Planned Parenthood opposes making some forms of routine birth controls available over-the-counter. For an organization that claims to be dedicated to reproductive health and access to such services, this stance on the deregulation of common, safe, and effective contraceptives seems illogical. It is.
Over-the-counter birth control would offer new options to women. Consumers would be able to see on the shelf the different products that are available, compare prices, and ultimately select the option that provides them with the best value, just as they choose products in other markets. Providers would truly have to compete for women’s business, which would lead to lower prices, more innovation, and better products. What’s not to like?
One would expect Planned Parenthood and similar organizations to celebrate new calls for easier access, but instead these groups are accusing those calling for OTC birth control of trying to limit its availability by taking away insurance coverage for contraception. A controversial mandate pursuant to the Affordable Care Act requires that nonexempt insurance plans cover all FDA-approved forms of contraception from the first-dollar. This means insured women pay no copay when they pick up their prescription contraceptives.
First, even if some birth controls were offered over-the-counter, this would not preclude insurance carriers from offering first-dollar insurance coverage for them. For example, “Plan B” emergency contraception is already available over the counter, yet the insurance coverage mandate still applies to this morning-after pill. Isn’t it a little strange that “Plan B” is available without a prescription, and yet “Plan A” (or normal, before-the-fact birth control) is not?
Even if more forms of birth control were made available OTC, the insurance coverage mandate could still apply to this class of drugs, and the government insurance program for low-income women, Medicaid, could continue to finance birth control coverage as it does today (from the first dollar), sparing participating women from the (very low) cost of contraception themselves.

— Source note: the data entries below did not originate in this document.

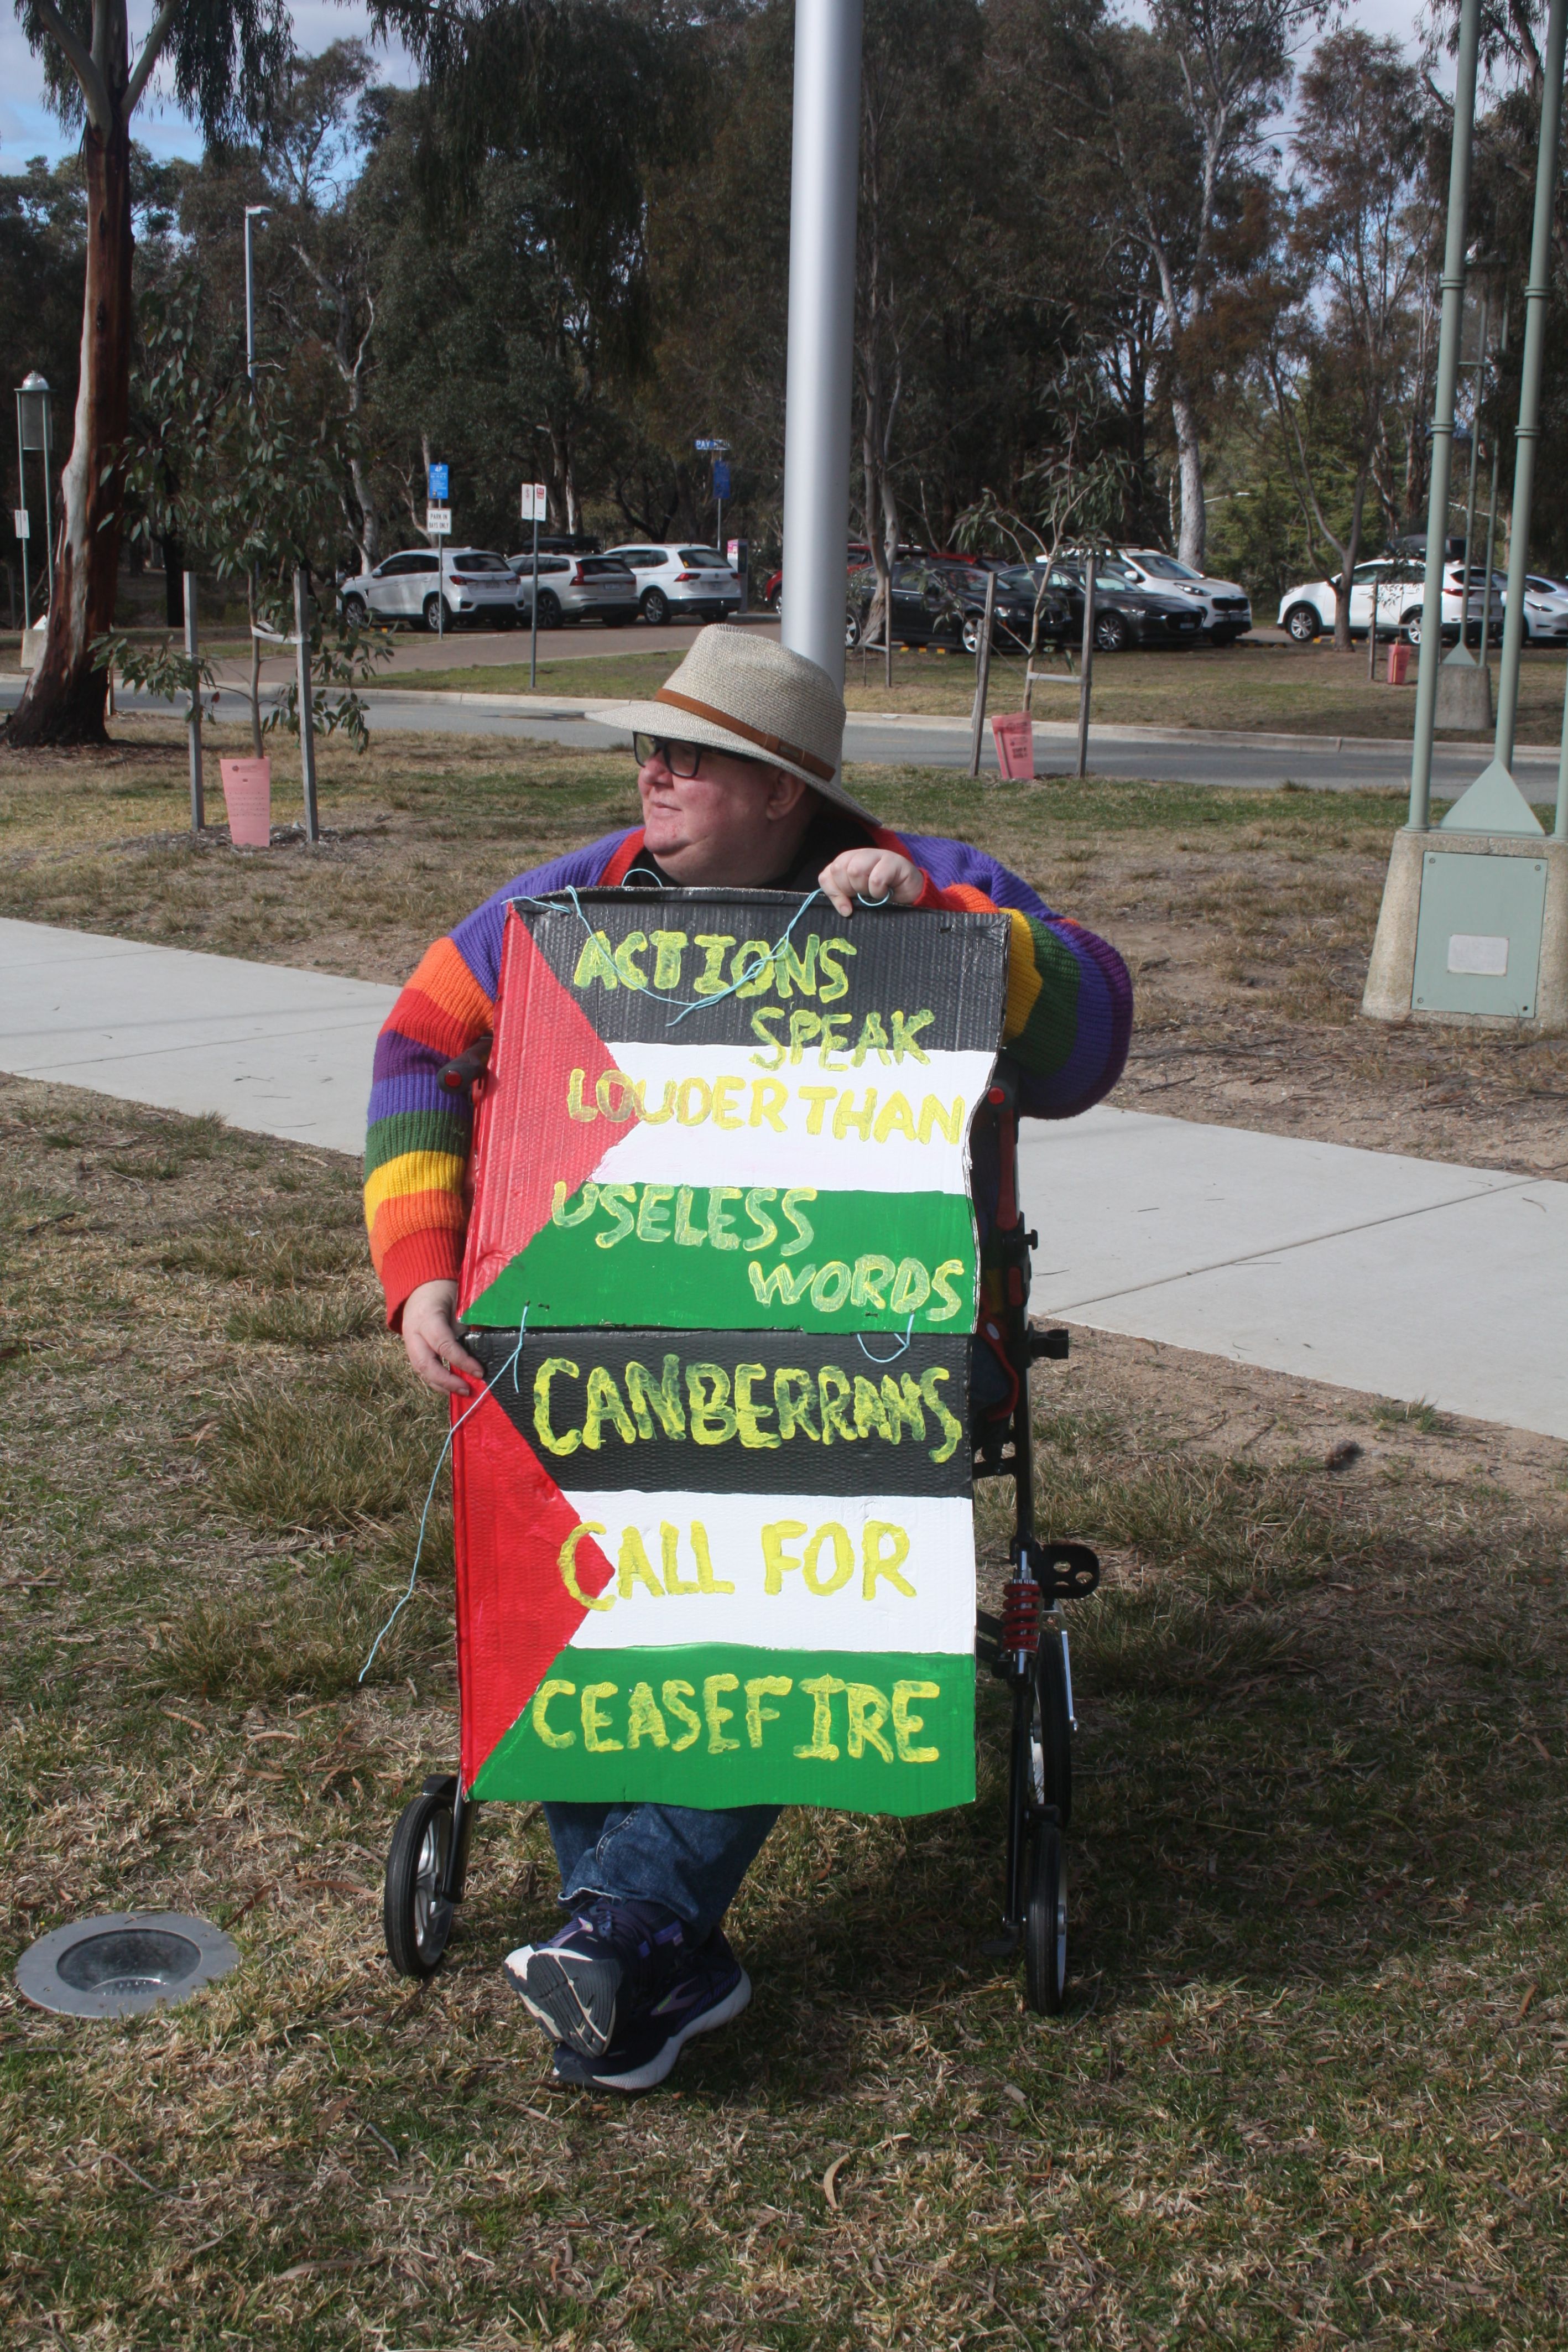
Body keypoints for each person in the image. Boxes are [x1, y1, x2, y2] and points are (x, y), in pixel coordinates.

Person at [364, 625, 1131, 2091]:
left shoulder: (922, 880)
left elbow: (1091, 1037)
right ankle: (641, 1941)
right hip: (589, 1351)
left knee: (789, 1524)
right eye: (645, 749)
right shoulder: (561, 908)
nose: (650, 773)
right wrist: (418, 1267)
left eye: (691, 756)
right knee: (579, 1568)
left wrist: (953, 922)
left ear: (782, 791)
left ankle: (632, 1926)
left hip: (863, 1362)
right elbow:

Yet Americans should ask if covering routine health care costs like contraception is really the best use of our insurance system. Insurance, by definition, is a contractual arrangement in which one party (the member or consumer) pays a premium for financial protection against an unforeseen loss. For example, car insurance is supposed to protect you from the costs of a major car accident, but we don’t use it to pay for oil changes or regular maintenance to our cars. Similarly, health insurance isn’t supposed to pay for every health care service, but to protect against the costs of a serious, costly disease or injury.
From this perspective, it doesn’t really make sense to cover safe, normal forms of birth control under insurance at all. And relying on a third party—our insurers—to pay for drugs like birth control pills doesn’t make them free, but rather it shifts costs from individual consumers to the insured population generally. The cost doesn’t disappear; it simply manifests in higher premiums. The HHS contraception mandate could stay in place even if birth control were available over-the-counter, but for the sake of efficiency (among other reasons), it shouldn’t.
Importantly, making contraceptives available OTC would give women greater access to these products since they would no longer have to see a doctor first. Doctors are on board with this: the American College of Obstetricians and Gynecologists supports making birth control available over-the-counter because they see the benefit of easier access and recognize that individual women are smart enough to be trusted with this safe, common drug.
If this debate were as simple as the economics I’ve laid out, nearly everyone would support over-the-counter options for birth control. But there are special interests that benefit from maintaining birth control’s status as a controlled substance.
Big drug companies benefit greatly from the Affordable Care Act’s contraception mandate. The mandate means that nearly every woman in the U.S. currently uses first-dollar insurance coverage to buy birth control. This hides the cost of consumption for her, and allows pharmaceuticals to raise the prices that insurers must pay for these products. Those costs are built into our premiums and we all end up paying more as a result. This price-shielding process also encourages the consumption of the covered products (shifting consumers away from non-covered contraceptives, like condoms, or toward the more expensive products among those covered), which can mean big profits for these companies.
Planned Parenthood’s stance on expanding access to birth control may be illogical in light of their mission statement, but it is perfectly logical when you consider the group’s financial interests. Planned Parenthood rakes in $1.2 billion annually; more than a third of their services involve providing contraception to women (and billing third parties for those costs). As a major provider of birth control and the nation’s number one abortion provider, why would Planned Parenthood support other options for women? The group is simply serving its own self-interest, trying to hang on to the status quo that leads to big business and big dollars for them. Who’s working against women now?